BEGIN RECORDS PROVIDED

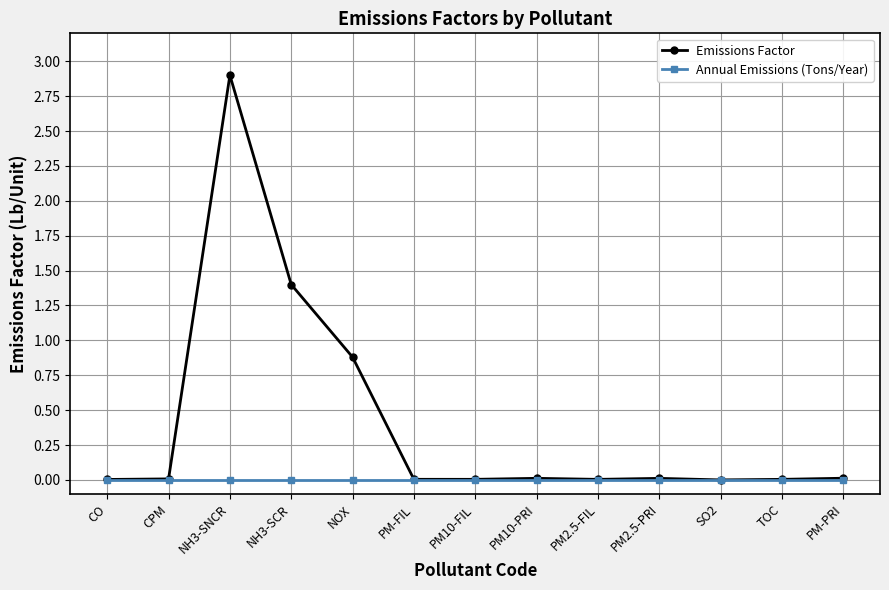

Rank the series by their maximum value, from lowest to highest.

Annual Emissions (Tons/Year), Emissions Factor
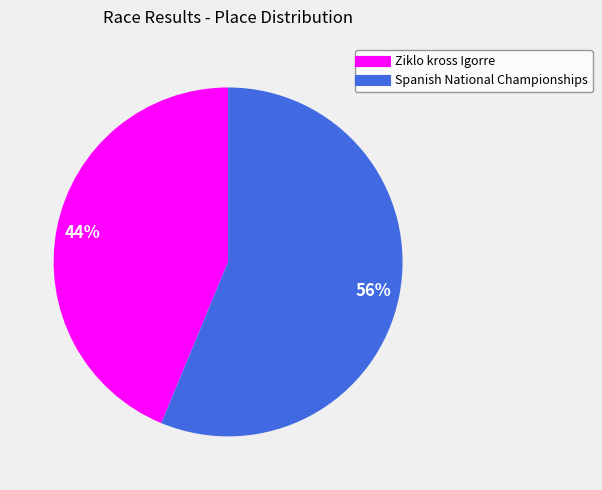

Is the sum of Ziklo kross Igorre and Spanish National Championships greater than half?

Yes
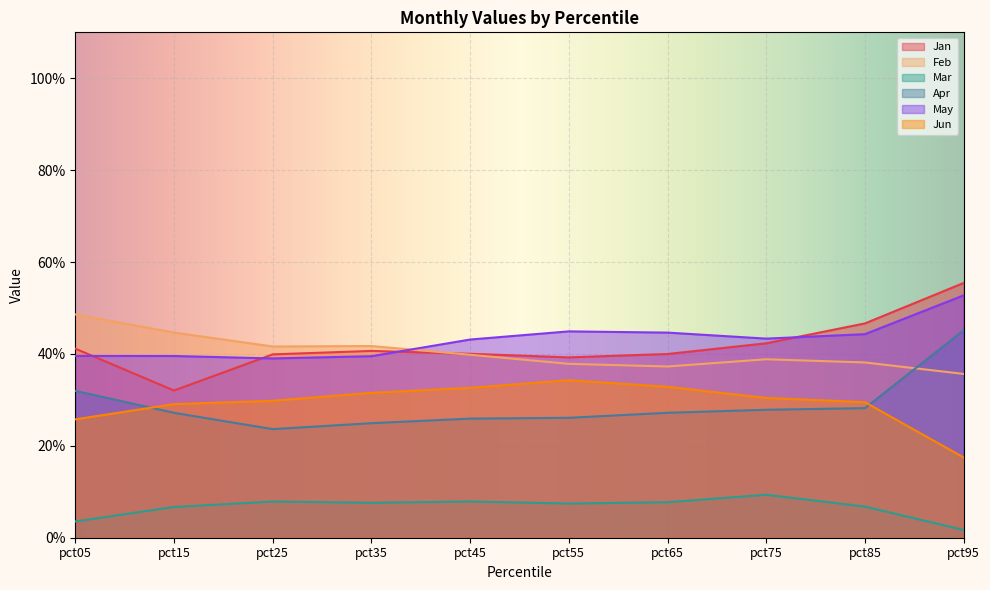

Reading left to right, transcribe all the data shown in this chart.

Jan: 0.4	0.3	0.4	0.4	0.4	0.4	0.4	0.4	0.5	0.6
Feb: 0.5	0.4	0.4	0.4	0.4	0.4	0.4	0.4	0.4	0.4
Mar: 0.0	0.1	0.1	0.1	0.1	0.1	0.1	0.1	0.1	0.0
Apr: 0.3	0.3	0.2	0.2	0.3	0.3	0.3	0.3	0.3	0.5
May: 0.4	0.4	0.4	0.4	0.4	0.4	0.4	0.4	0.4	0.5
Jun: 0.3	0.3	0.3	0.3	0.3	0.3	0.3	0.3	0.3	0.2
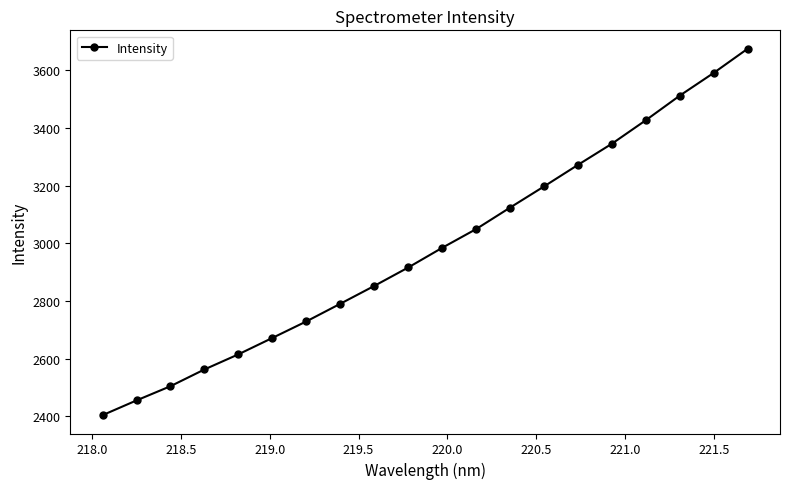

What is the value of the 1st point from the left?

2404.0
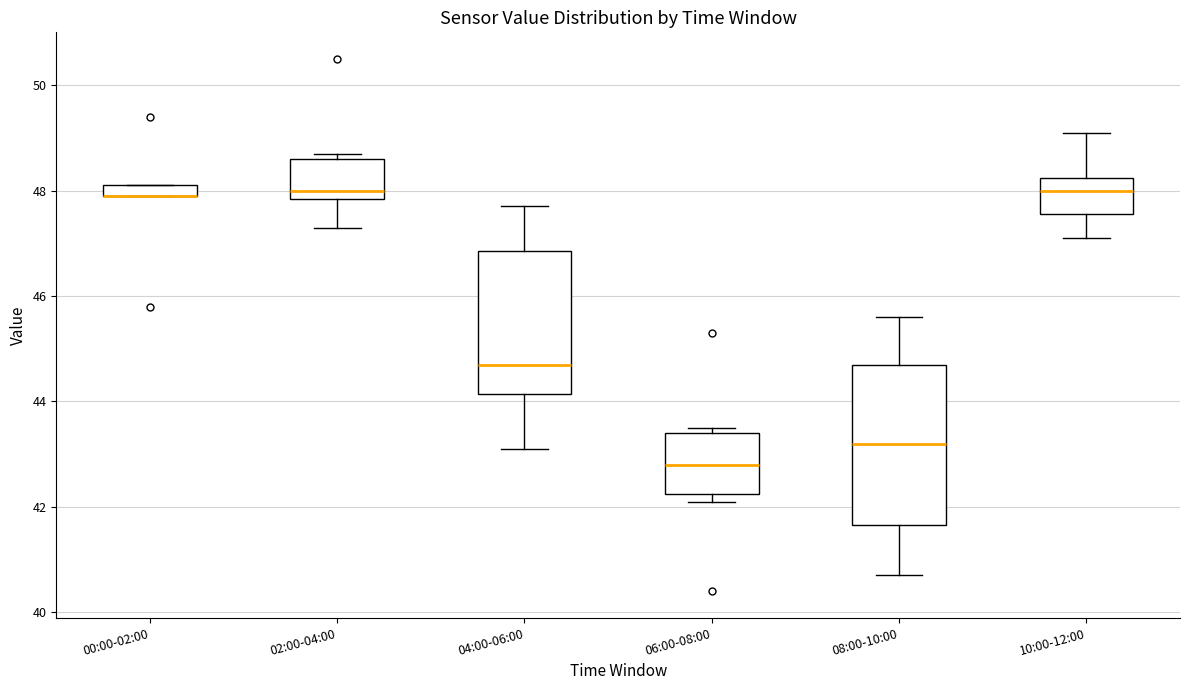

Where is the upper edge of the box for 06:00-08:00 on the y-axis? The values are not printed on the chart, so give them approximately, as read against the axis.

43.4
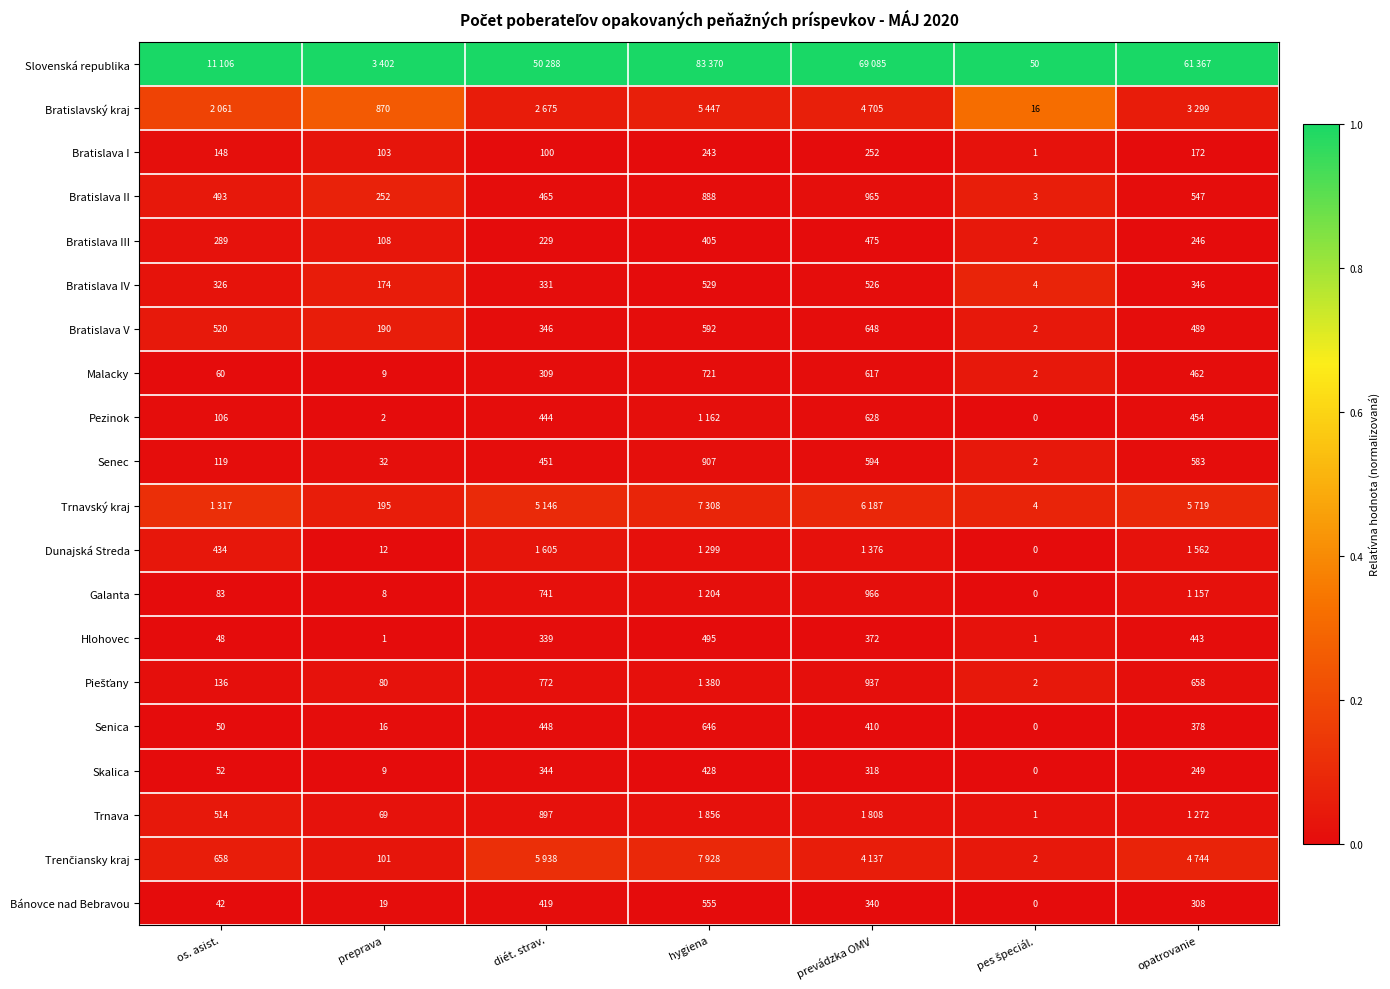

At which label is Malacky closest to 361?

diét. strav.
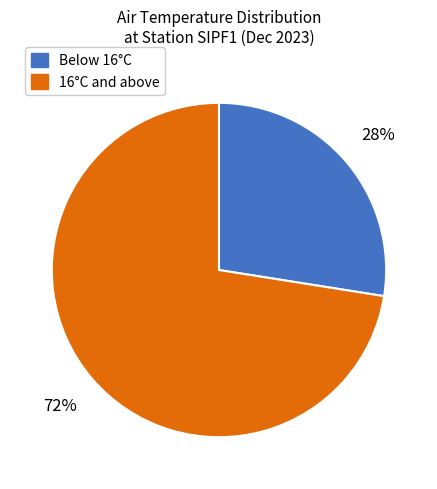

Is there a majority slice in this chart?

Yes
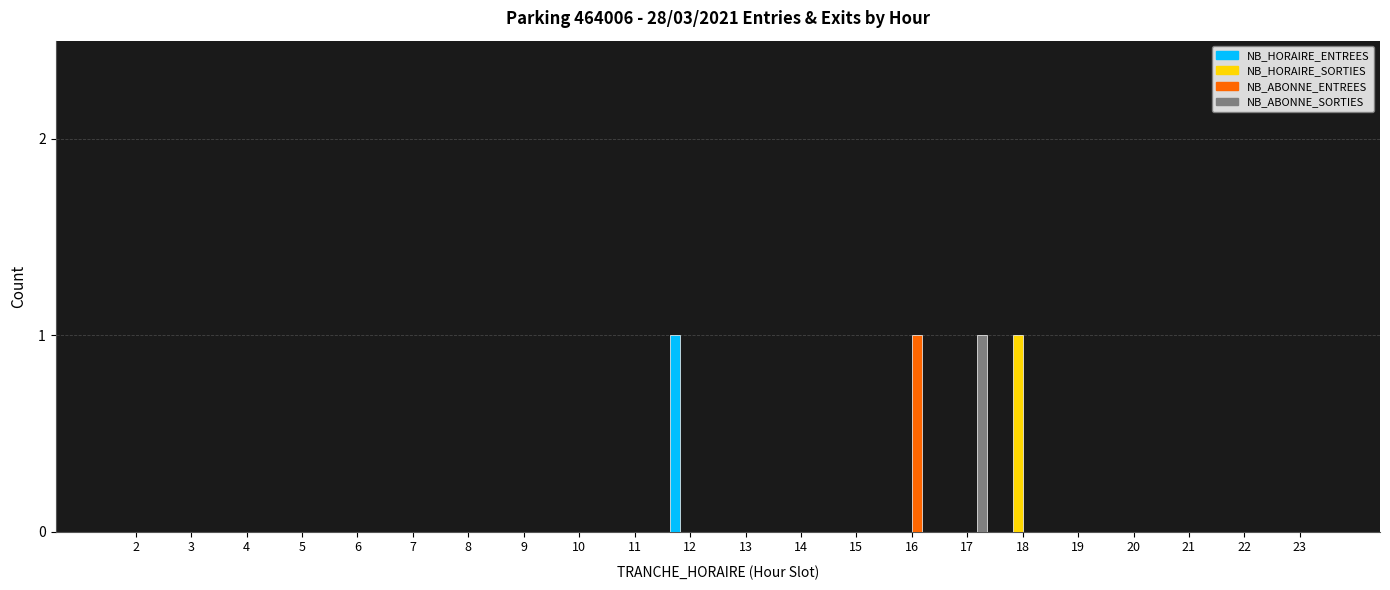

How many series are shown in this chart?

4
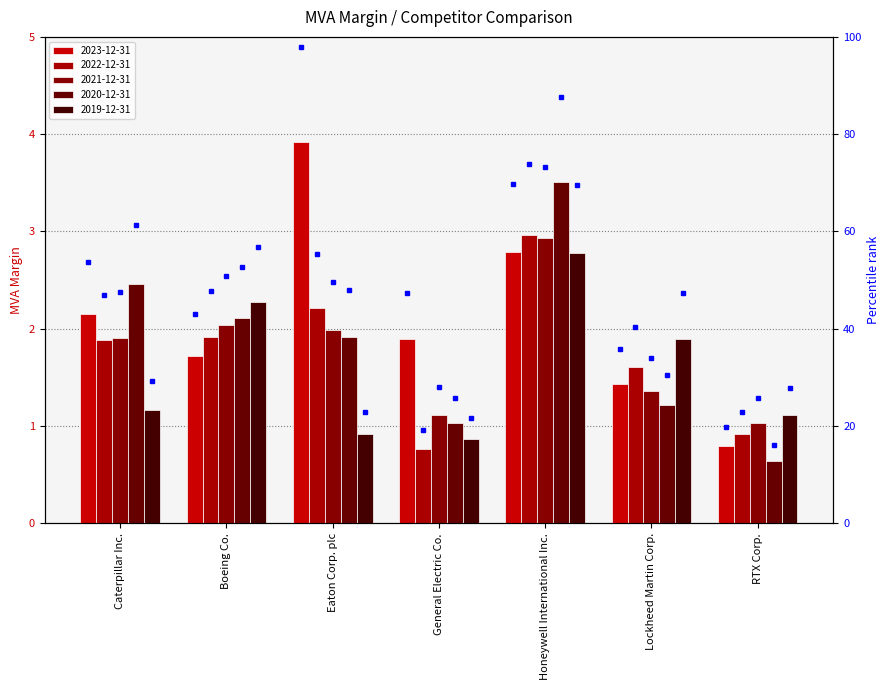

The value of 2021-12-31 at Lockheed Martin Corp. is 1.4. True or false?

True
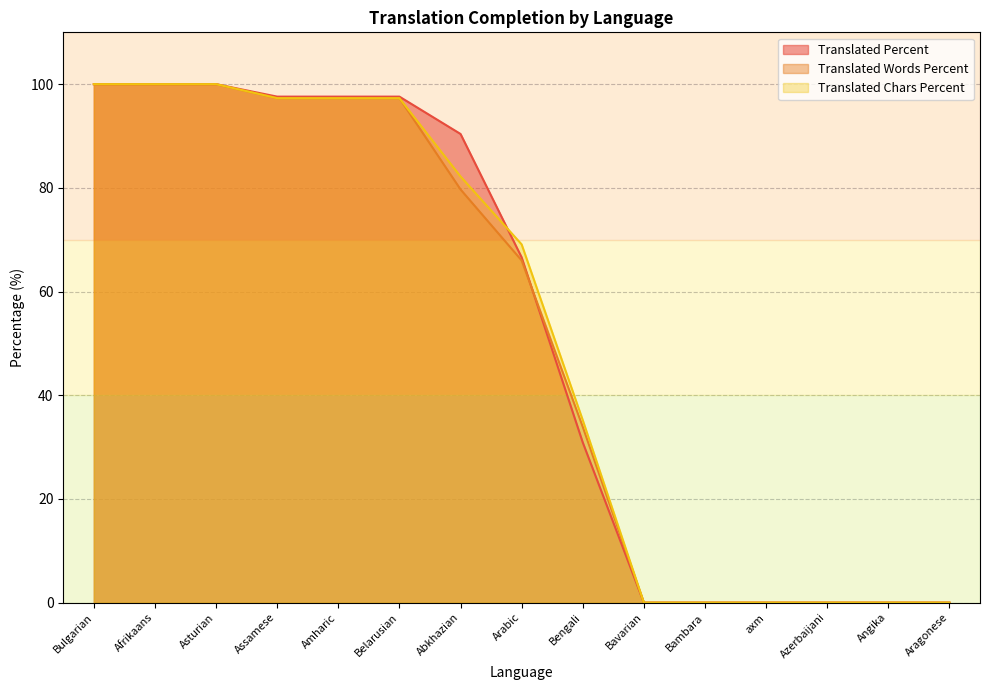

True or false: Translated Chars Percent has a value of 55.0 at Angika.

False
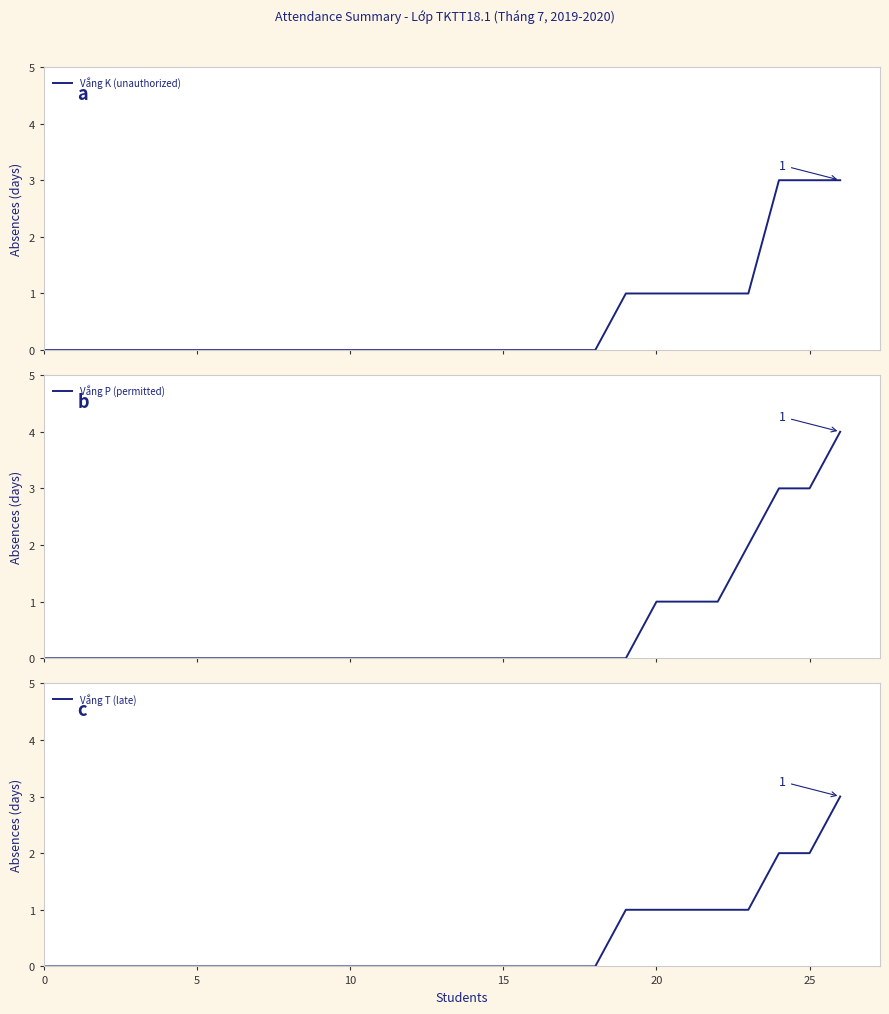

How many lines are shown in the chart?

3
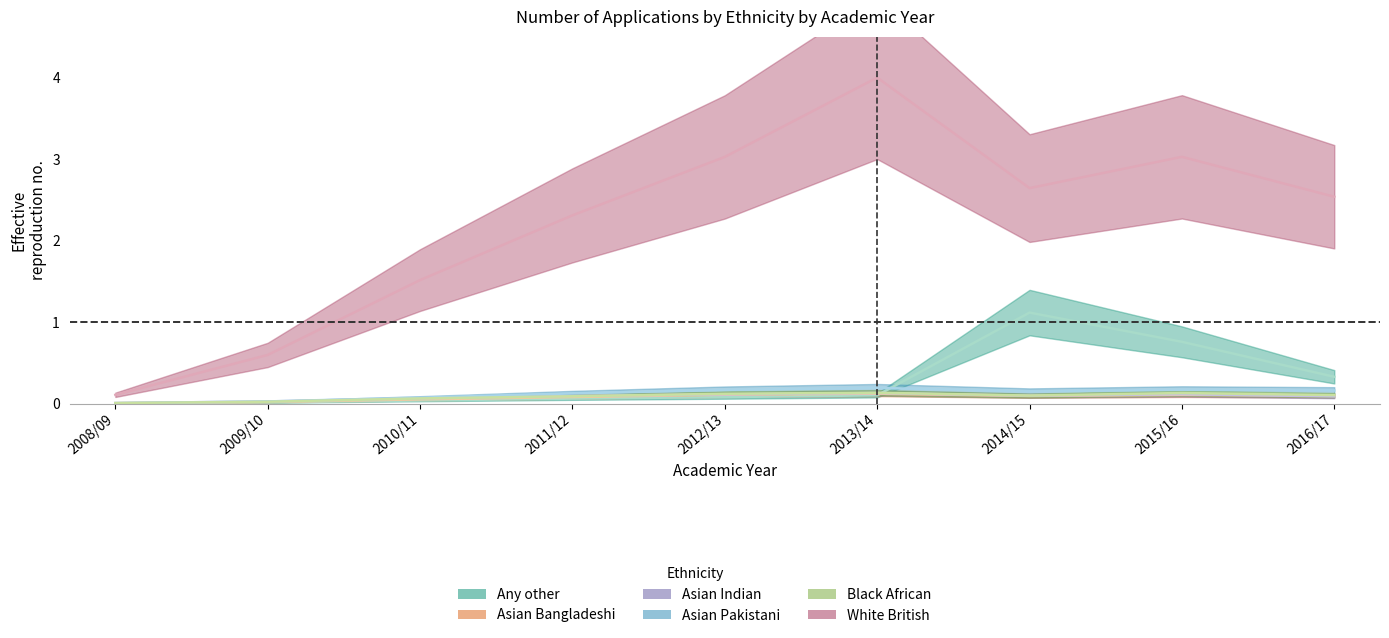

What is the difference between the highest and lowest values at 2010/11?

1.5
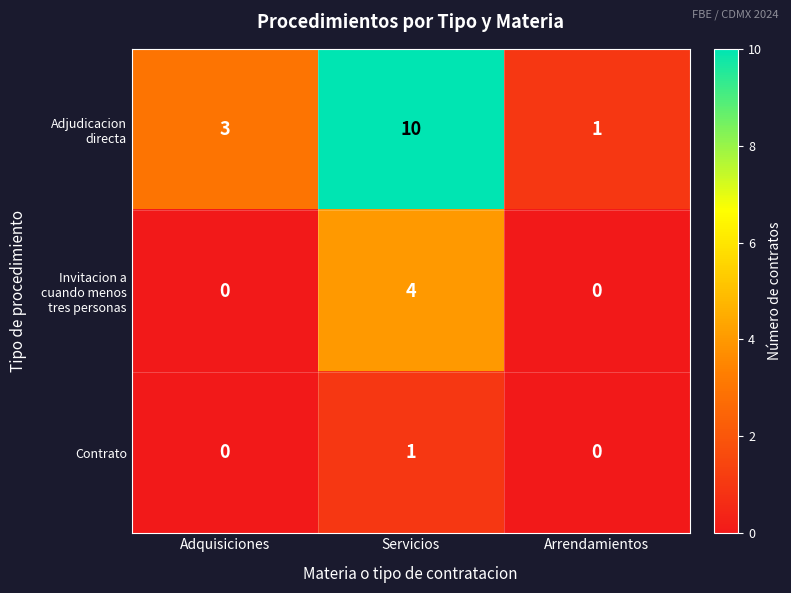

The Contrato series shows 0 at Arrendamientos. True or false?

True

END RECORDS PROVIDED

### DIRECTIONS:
Quote the text of all the records above word for word, leaving the pictures out of your answer.

### EXERCISE OUTPUT:
Rank the series by their maximum value, from lowest to highest.

Annual Emissions (Tons/Year), Emissions Factor

Is the sum of Ziklo kross Igorre and Spanish National Championships greater than half?

Yes

Reading left to right, transcribe all the data shown in this chart.

Jan: 0.4	0.3	0.4	0.4	0.4	0.4	0.4	0.4	0.5	0.6
Feb: 0.5	0.4	0.4	0.4	0.4	0.4	0.4	0.4	0.4	0.4
Mar: 0.0	0.1	0.1	0.1	0.1	0.1	0.1	0.1	0.1	0.0
Apr: 0.3	0.3	0.2	0.2	0.3	0.3	0.3	0.3	0.3	0.5
May: 0.4	0.4	0.4	0.4	0.4	0.4	0.4	0.4	0.4	0.5
Jun: 0.3	0.3	0.3	0.3	0.3	0.3	0.3	0.3	0.3	0.2

What is the value of the 1st point from the left?

2404.0

Where is the upper edge of the box for 06:00-08:00 on the y-axis? The values are not printed on the chart, so give them approximately, as read against the axis.

43.4

At which label is Malacky closest to 361?

diét. strav.

Is there a majority slice in this chart?

Yes

How many series are shown in this chart?

4

The value of 2021-12-31 at Lockheed Martin Corp. is 1.4. True or false?

True

True or false: Translated Chars Percent has a value of 55.0 at Angika.

False

How many lines are shown in the chart?

3

What is the difference between the highest and lowest values at 2010/11?

1.5

The Contrato series shows 0 at Arrendamientos. True or false?

True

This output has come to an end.